Locate each line below that contains the word "value", with uppercase and lowercase letters matching, and copy those lines.

[Chart understanding data]
"""

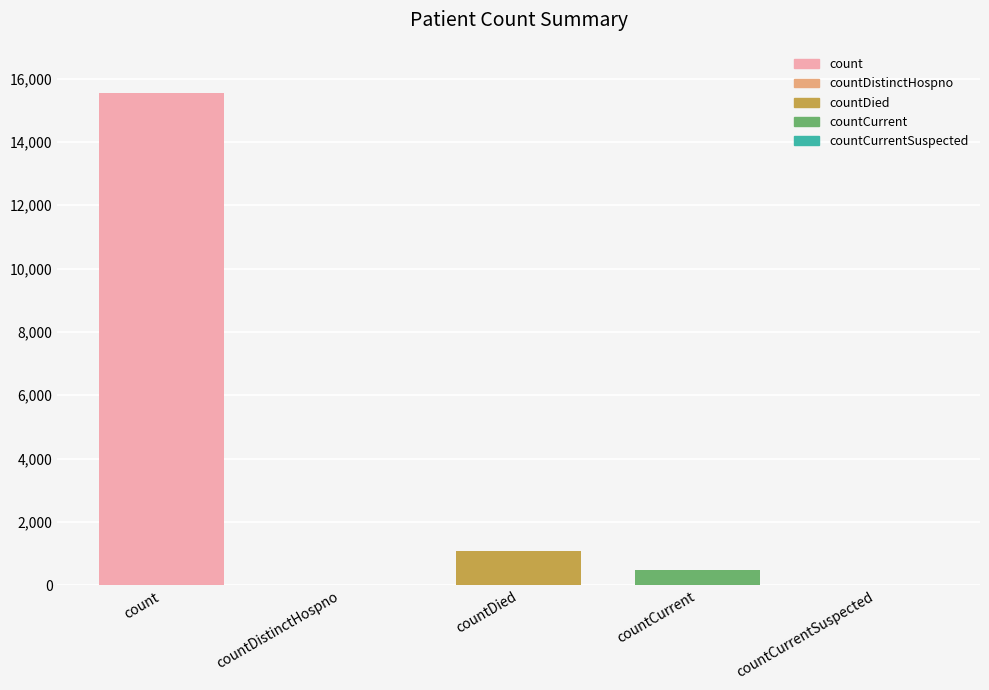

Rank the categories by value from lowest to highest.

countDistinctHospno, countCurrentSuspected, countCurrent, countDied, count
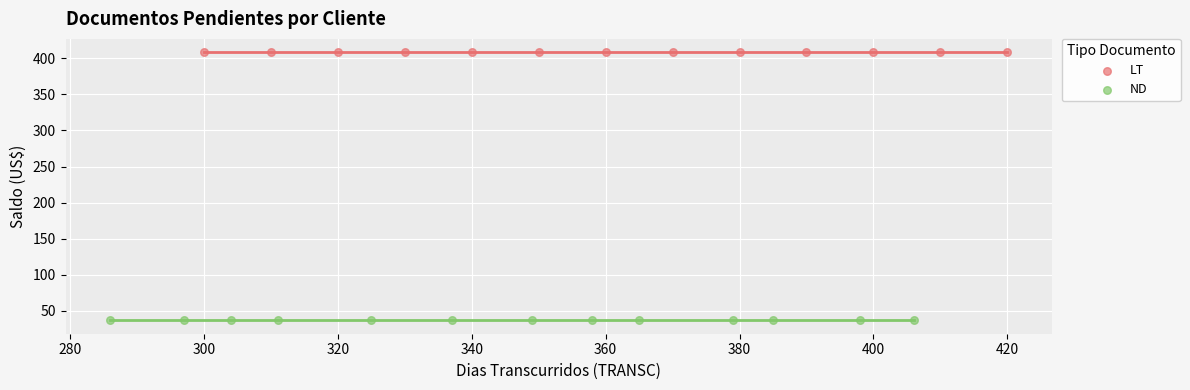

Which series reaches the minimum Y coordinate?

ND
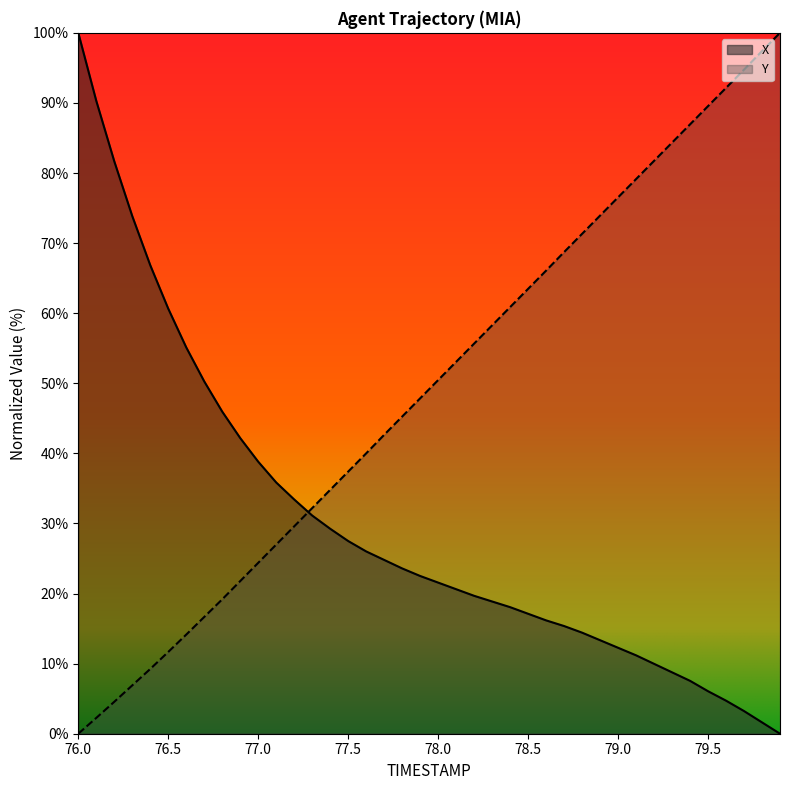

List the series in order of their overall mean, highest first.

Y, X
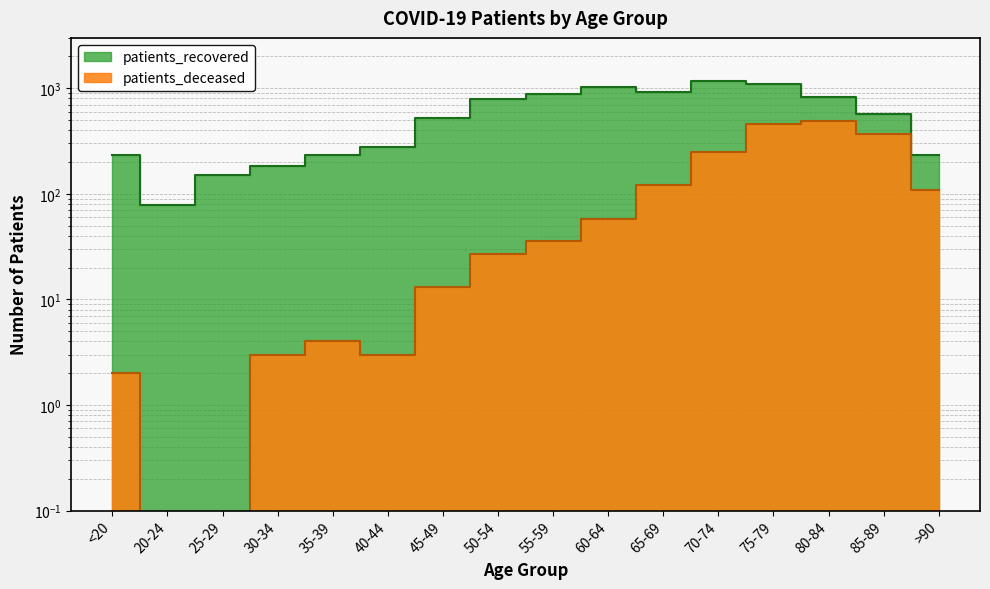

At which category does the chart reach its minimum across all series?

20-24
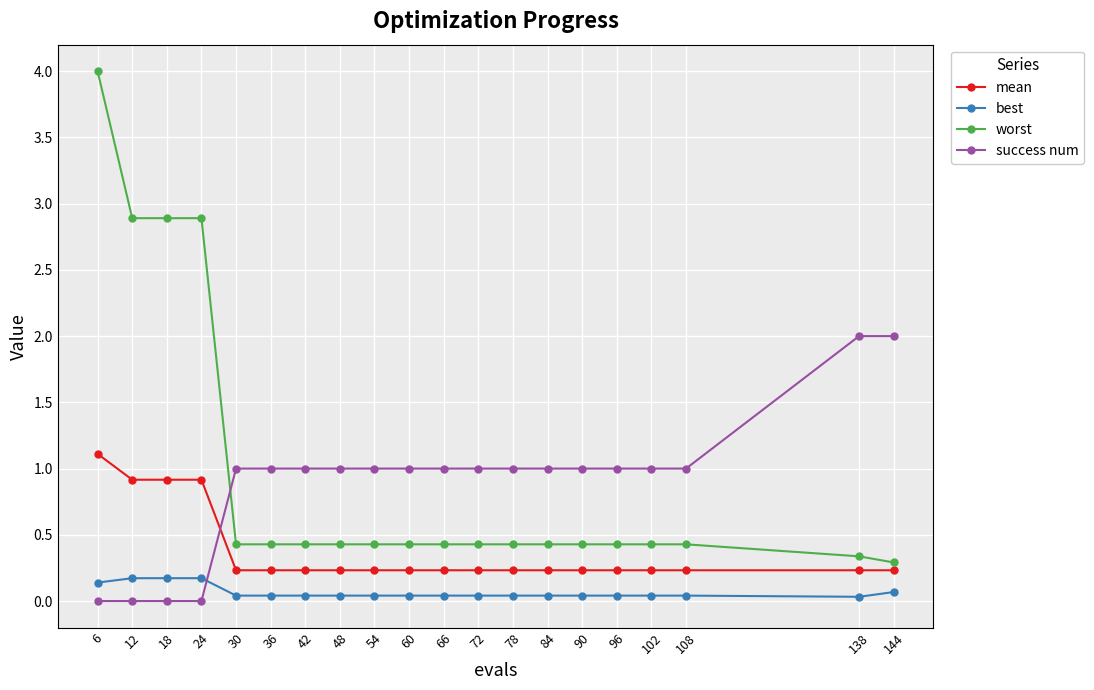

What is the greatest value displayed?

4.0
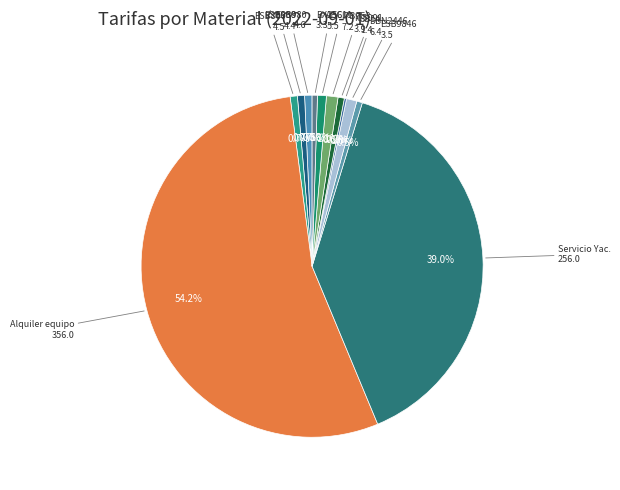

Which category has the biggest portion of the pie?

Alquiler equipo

"""

* **Answer section**
Rank the categories by value from lowest to highest.
What is the greatest value displayed?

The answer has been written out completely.